### PROBLEM TO SOLVE
Show, in full, each line of the records below that contains the word "there".

-- PROVIDED RECORDS follows --

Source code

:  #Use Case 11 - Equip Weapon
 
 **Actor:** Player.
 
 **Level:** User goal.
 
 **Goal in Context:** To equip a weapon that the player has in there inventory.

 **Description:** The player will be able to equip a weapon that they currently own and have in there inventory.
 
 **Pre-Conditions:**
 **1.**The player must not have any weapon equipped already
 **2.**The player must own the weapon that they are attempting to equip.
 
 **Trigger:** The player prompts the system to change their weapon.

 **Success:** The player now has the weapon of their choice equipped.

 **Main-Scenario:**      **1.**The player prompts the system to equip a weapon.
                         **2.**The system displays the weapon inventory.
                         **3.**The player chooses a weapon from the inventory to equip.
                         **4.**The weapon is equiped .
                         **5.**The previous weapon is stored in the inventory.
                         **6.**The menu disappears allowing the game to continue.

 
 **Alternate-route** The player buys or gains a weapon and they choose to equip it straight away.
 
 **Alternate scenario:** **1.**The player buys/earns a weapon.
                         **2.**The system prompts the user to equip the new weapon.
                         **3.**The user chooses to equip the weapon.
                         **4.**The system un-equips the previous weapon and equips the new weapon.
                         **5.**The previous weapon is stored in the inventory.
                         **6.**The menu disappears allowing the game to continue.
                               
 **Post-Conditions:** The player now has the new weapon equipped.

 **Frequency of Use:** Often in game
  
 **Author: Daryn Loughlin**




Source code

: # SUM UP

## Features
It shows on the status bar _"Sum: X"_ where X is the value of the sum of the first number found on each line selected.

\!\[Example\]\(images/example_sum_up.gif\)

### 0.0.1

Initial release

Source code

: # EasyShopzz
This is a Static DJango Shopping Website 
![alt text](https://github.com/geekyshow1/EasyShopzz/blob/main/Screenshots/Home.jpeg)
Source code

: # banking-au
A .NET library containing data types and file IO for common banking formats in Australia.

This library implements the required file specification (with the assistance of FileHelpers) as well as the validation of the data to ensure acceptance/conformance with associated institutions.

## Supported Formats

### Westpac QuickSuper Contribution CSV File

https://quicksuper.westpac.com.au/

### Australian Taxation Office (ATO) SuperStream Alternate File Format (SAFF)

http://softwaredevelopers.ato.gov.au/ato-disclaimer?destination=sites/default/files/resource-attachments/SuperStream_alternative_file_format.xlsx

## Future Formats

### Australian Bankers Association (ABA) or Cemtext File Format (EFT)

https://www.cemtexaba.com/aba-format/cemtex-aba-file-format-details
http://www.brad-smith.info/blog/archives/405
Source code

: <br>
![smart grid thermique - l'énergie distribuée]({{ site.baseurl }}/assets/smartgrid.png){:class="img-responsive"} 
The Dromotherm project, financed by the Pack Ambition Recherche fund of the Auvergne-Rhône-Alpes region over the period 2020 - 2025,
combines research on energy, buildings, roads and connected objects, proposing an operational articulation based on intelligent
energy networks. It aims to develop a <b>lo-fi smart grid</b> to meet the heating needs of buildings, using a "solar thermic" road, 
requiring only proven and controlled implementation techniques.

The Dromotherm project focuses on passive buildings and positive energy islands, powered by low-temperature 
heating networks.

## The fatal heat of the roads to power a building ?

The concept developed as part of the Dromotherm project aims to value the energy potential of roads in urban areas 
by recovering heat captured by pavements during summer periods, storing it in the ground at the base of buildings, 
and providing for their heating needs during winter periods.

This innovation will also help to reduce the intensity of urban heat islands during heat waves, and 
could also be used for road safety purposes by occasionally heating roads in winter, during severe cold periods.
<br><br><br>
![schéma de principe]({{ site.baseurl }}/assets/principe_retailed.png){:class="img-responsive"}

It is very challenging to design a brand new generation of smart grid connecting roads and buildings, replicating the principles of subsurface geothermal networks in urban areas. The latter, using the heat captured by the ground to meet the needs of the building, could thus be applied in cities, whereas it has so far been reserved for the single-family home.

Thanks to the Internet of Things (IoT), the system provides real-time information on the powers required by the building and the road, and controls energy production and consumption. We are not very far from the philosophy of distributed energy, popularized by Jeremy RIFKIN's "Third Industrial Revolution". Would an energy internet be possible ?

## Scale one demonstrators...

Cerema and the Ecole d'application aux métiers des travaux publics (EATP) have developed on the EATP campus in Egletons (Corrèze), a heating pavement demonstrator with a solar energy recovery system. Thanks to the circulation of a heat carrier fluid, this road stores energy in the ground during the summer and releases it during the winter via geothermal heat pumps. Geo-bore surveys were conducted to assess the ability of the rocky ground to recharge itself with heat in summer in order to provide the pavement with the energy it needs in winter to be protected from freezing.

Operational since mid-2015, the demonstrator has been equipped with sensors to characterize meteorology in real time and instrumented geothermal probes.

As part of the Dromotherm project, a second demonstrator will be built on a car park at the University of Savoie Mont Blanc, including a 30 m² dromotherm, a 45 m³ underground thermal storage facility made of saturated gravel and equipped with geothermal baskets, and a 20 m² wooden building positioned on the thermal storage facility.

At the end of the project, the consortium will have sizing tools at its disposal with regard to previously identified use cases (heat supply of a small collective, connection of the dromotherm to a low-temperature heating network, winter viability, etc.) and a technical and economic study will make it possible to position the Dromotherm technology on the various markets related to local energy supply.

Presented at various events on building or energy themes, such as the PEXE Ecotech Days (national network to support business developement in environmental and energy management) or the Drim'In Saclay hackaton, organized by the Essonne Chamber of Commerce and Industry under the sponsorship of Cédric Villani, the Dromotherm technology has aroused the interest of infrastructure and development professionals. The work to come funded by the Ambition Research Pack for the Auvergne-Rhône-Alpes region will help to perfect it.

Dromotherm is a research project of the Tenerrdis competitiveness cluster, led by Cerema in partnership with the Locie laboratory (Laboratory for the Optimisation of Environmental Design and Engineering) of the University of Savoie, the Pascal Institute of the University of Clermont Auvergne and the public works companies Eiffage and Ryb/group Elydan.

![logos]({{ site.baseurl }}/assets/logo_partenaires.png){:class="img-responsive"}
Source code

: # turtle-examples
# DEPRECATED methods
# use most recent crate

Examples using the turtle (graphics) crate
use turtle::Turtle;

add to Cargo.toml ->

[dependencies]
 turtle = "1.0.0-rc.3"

-- PROVIDED RECORDS concluded --

### REPLY TO THE EXERCISE
 **Goal in Context:** To equip a weapon that the player has in there inventory.
 **Description:** The player will be able to equip a weapon that they currently own and have in there inventory.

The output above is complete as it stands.